What the task asks ->
Update the rows below by replacing each "Identify" with "Locate" and leaving everything else unchanged.

** Start of Provided records **

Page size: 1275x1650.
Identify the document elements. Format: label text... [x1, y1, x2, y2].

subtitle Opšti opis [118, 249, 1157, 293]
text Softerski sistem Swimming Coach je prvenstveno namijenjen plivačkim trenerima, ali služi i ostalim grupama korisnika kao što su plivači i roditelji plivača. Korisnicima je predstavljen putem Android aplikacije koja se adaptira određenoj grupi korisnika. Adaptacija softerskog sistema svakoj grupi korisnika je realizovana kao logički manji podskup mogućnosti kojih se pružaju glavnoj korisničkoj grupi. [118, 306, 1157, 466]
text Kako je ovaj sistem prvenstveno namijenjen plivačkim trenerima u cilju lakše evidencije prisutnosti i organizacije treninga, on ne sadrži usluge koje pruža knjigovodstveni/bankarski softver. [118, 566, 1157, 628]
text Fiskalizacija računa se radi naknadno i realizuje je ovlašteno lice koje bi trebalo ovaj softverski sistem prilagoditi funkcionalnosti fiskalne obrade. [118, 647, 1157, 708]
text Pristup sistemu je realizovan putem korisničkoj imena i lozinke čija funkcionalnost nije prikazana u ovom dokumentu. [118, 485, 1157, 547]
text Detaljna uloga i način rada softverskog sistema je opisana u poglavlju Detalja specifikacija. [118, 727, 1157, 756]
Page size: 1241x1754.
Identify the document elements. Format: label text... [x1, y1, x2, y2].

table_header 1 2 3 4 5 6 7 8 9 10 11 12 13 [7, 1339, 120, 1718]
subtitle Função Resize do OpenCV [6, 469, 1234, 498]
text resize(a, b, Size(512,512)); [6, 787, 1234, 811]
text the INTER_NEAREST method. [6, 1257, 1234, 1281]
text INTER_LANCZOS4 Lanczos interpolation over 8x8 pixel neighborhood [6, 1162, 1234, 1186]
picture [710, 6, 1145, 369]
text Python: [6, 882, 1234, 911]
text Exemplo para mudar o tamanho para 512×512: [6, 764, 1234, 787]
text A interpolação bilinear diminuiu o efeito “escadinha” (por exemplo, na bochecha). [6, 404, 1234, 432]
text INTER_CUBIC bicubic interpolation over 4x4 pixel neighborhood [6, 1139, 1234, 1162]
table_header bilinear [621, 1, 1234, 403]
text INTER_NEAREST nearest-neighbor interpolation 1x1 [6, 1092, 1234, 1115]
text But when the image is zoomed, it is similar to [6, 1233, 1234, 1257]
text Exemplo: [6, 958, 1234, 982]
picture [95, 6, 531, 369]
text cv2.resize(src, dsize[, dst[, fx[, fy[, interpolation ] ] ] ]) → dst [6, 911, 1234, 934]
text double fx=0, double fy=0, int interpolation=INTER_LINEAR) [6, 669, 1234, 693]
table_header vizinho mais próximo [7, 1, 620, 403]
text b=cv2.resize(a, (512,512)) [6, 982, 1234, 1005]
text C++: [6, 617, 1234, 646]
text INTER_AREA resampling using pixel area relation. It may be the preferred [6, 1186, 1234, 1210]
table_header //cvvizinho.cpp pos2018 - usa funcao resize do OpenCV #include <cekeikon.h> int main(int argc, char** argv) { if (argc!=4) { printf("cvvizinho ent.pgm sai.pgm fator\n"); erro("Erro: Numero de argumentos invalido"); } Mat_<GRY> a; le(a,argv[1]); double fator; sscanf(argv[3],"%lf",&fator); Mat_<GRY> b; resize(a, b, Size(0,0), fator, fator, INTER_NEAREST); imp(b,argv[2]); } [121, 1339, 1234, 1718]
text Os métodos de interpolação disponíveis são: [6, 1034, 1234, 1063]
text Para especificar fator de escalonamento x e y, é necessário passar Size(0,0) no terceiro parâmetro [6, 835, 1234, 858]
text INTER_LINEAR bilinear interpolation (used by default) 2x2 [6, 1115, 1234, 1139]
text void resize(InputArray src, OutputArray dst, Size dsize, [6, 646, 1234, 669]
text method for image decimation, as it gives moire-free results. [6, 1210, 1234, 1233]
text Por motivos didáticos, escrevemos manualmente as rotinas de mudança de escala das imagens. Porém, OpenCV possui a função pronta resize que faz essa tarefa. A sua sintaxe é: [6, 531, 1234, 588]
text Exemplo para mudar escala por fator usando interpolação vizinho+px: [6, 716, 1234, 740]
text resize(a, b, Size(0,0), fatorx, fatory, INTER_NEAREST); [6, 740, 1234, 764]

** End of Provided records **

Exercise response ->
Page size: 1275x1650.
Locate the document elements. Format: label text... [x1, y1, x2, y2].

subtitle Opšti opis [118, 249, 1157, 293]
text Softerski sistem Swimming Coach je prvenstveno namijenjen plivačkim trenerima, ali služi i ostalim grupama korisnika kao što su plivači i roditelji plivača. Korisnicima je predstavljen putem Android aplikacije koja se adaptira određenoj grupi korisnika. Adaptacija softerskog sistema svakoj grupi korisnika je realizovana kao logički manji podskup mogućnosti kojih se pružaju glavnoj korisničkoj grupi. [118, 306, 1157, 466]
text Kako je ovaj sistem prvenstveno namijenjen plivačkim trenerima u cilju lakše evidencije prisutnosti i organizacije treninga, on ne sadrži usluge koje pruža knjigovodstveni/bankarski softver. [118, 566, 1157, 628]
text Fiskalizacija računa se radi naknadno i realizuje je ovlašteno lice koje bi trebalo ovaj softverski sistem prilagoditi funkcionalnosti fiskalne obrade. [118, 647, 1157, 708]
text Pristup sistemu je realizovan putem korisničkoj imena i lozinke čija funkcionalnost nije prikazana u ovom dokumentu. [118, 485, 1157, 547]
text Detaljna uloga i način rada softverskog sistema je opisana u poglavlju Detalja specifikacija. [118, 727, 1157, 756]
Page size: 1241x1754.
Locate the document elements. Format: label text... [x1, y1, x2, y2].

table_header 1 2 3 4 5 6 7 8 9 10 11 12 13 [7, 1339, 120, 1718]
subtitle Função Resize do OpenCV [6, 469, 1234, 498]
text resize(a, b, Size(512,512)); [6, 787, 1234, 811]
text the INTER_NEAREST method. [6, 1257, 1234, 1281]
text INTER_LANCZOS4 Lanczos interpolation over 8x8 pixel neighborhood [6, 1162, 1234, 1186]
picture [710, 6, 1145, 369]
text Python: [6, 882, 1234, 911]
text Exemplo para mudar o tamanho para 512×512: [6, 764, 1234, 787]
text A interpolação bilinear diminuiu o efeito “escadinha” (por exemplo, na bochecha). [6, 404, 1234, 432]
text INTER_CUBIC bicubic interpolation over 4x4 pixel neighborhood [6, 1139, 1234, 1162]
table_header bilinear [621, 1, 1234, 403]
text INTER_NEAREST nearest-neighbor interpolation 1x1 [6, 1092, 1234, 1115]
text But when the image is zoomed, it is similar to [6, 1233, 1234, 1257]
text Exemplo: [6, 958, 1234, 982]
picture [95, 6, 531, 369]
text cv2.resize(src, dsize[, dst[, fx[, fy[, interpolation ] ] ] ]) → dst [6, 911, 1234, 934]
text double fx=0, double fy=0, int interpolation=INTER_LINEAR) [6, 669, 1234, 693]
table_header vizinho mais próximo [7, 1, 620, 403]
text b=cv2.resize(a, (512,512)) [6, 982, 1234, 1005]
text C++: [6, 617, 1234, 646]
text INTER_AREA resampling using pixel area relation. It may be the preferred [6, 1186, 1234, 1210]
table_header //cvvizinho.cpp pos2018 - usa funcao resize do OpenCV #include <cekeikon.h> int main(int argc, char** argv) { if (argc!=4) { printf("cvvizinho ent.pgm sai.pgm fator\n"); erro("Erro: Numero de argumentos invalido"); } Mat_<GRY> a; le(a,argv[1]); double fator; sscanf(argv[3],"%lf",&fator); Mat_<GRY> b; resize(a, b, Size(0,0), fator, fator, INTER_NEAREST); imp(b,argv[2]); } [121, 1339, 1234, 1718]
text Os métodos de interpolação disponíveis são: [6, 1034, 1234, 1063]
text Para especificar fator de escalonamento x e y, é necessário passar Size(0,0) no terceiro parâmetro [6, 835, 1234, 858]
text INTER_LINEAR bilinear interpolation (used by default) 2x2 [6, 1115, 1234, 1139]
text void resize(InputArray src, OutputArray dst, Size dsize, [6, 646, 1234, 669]
text method for image decimation, as it gives moire-free results. [6, 1210, 1234, 1233]
text Por motivos didáticos, escrevemos manualmente as rotinas de mudança de escala das imagens. Porém, OpenCV possui a função pronta resize que faz essa tarefa. A sua sintaxe é: [6, 531, 1234, 588]
text Exemplo para mudar escala por fator usando interpolação vizinho+px: [6, 716, 1234, 740]
text resize(a, b, Size(0,0), fatorx, fatory, INTER_NEAREST); [6, 740, 1234, 764]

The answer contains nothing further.